OPPENHEIM - With residents of the Oppenheim-Ephratah Central School District set to vote again Tuesday on whether to merge their district with St. Johnsville's, the O-E Board of Education on Thursday discussed one possible money-saving move in case the merger vote fails.

Board President Ben Conte said the district should have someone gather information about the possibility of shutting down its school and sending students to Dolgeville, Johnstown or St. Johnsville.

"If this merger isn't passed, I think we should be looking at tuitioning out students pre-K through 12," Conte said. "[We should] put in for a grant from the state to find somebody to do this."

Article Photos

The Leader-Herald/John Borgolini
Oppenheim-Ephratah school board officials discussed the possibility of tuitioning out their students to three area schools Thursday night. From left: Susanne Sammons, Board President Ben Conte, Superintendent Dan Russom and Brett Barr.

The discussion then focused on maintaining the elementary school and sending students to another district for their education starting in seventh grade.

Superintendent Dan Russom and board members discussed concerns including the loss of jobs and the future of the school district.

Board member Cheryl Lynch said in talks with state officials, she has asked about the district's substantiability.

"I asked, 'If the merger is voted down and the budget is voted down, how long can this district last?' [A state official] told me, 'Three to five years,'" Lynch said. "... And how long would we last if we were just an elementary school?"

Area residents expressed their concerns about the idea of sending secondary students to another district. Local parents of those students wouldn't be able to vote on budgets or other matters pertaining to their children's education.

"Will I have a say?" Holly Brundage asked. "Why don't we merge so we can come here and have a say? Doesn't that make more sense?"
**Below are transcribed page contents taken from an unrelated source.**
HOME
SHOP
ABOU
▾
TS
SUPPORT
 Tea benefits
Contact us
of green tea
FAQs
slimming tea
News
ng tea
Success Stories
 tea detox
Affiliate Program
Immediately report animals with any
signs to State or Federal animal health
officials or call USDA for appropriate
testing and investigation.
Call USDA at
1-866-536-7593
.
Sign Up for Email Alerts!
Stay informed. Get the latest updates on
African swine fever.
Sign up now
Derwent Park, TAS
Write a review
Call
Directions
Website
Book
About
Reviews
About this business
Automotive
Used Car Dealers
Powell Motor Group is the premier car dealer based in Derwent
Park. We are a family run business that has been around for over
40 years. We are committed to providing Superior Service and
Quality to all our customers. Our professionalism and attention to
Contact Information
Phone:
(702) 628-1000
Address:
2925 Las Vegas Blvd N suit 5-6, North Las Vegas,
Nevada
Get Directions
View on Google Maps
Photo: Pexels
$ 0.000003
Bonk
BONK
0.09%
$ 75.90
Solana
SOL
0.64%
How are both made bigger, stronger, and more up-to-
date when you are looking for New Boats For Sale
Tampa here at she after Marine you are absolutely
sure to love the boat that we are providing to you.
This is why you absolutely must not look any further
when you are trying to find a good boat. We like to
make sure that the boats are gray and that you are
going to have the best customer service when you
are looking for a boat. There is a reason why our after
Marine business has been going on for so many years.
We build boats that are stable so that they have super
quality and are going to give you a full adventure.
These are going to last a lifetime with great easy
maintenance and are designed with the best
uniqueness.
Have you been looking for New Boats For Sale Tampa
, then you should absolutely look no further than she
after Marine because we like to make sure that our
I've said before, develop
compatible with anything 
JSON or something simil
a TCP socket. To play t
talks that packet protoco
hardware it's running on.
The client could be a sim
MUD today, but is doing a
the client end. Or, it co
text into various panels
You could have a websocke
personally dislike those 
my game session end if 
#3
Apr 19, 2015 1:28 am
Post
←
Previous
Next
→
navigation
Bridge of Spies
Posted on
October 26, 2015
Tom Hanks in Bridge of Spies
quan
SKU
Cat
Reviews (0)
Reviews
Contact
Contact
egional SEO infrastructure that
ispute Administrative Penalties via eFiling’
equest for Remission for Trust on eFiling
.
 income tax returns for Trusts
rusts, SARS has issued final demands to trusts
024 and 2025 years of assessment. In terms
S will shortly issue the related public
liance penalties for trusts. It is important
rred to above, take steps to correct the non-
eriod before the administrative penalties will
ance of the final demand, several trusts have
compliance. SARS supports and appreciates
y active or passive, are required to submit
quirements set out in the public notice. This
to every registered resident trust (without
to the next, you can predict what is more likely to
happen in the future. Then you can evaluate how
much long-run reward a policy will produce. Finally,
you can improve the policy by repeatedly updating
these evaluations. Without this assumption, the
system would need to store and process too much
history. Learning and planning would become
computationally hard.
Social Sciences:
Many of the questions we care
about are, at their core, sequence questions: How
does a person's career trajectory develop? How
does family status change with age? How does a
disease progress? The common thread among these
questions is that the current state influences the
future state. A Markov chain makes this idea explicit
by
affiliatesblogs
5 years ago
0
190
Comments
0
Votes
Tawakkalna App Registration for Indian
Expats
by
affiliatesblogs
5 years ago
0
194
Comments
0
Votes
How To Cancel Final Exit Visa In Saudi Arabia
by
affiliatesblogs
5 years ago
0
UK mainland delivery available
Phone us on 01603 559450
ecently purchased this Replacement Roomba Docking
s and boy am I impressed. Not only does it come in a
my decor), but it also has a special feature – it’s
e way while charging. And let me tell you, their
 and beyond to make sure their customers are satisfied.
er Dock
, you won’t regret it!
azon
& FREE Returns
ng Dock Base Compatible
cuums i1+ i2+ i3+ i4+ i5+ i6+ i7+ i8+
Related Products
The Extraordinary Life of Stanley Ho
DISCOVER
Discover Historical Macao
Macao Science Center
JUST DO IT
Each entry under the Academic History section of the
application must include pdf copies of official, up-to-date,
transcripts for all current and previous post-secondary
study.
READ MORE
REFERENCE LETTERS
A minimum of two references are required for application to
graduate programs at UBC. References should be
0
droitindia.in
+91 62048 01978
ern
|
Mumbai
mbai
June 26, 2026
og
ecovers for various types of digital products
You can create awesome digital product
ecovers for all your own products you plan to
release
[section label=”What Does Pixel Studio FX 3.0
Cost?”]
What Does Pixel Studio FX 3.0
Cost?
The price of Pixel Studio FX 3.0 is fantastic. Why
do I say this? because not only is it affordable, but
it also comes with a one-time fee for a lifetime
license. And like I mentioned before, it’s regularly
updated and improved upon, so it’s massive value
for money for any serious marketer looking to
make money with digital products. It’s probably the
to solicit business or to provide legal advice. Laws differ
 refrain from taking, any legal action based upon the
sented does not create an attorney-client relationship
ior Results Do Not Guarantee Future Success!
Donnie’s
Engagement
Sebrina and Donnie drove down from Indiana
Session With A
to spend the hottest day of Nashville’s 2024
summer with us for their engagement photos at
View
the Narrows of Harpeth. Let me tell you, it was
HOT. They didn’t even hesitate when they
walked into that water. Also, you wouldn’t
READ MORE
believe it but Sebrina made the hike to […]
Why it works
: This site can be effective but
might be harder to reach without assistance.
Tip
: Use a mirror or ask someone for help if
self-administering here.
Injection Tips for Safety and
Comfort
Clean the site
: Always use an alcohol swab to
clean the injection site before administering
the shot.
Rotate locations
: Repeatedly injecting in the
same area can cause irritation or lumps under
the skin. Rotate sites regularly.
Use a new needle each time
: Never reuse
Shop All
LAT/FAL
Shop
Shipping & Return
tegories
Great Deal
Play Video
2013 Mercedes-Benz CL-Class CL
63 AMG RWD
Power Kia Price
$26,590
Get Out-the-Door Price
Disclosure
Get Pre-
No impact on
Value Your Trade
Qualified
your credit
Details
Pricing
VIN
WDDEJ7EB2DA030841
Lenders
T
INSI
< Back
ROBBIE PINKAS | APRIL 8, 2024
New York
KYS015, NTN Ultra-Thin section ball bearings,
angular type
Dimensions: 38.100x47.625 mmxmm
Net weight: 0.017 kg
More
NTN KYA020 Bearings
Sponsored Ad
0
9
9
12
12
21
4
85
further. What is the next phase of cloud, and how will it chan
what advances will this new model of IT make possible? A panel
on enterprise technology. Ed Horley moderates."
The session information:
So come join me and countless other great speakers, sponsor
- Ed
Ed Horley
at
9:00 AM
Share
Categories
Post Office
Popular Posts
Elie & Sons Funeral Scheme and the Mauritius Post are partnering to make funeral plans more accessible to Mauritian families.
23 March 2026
The board officials also discussed budget items Thursday and were told the district will save $78,000 because a large bus purchase was determined to be unnecessary.

The board will meet again Jan. 10 to further discuss the 2013-14 budget, and the officials know they still have a long way to go.

"I don't know what you're going to cut out of here that's not going to hurt something," Conte said.

Board member Susanne Sammons added: "It's almost as if we're down to nothing."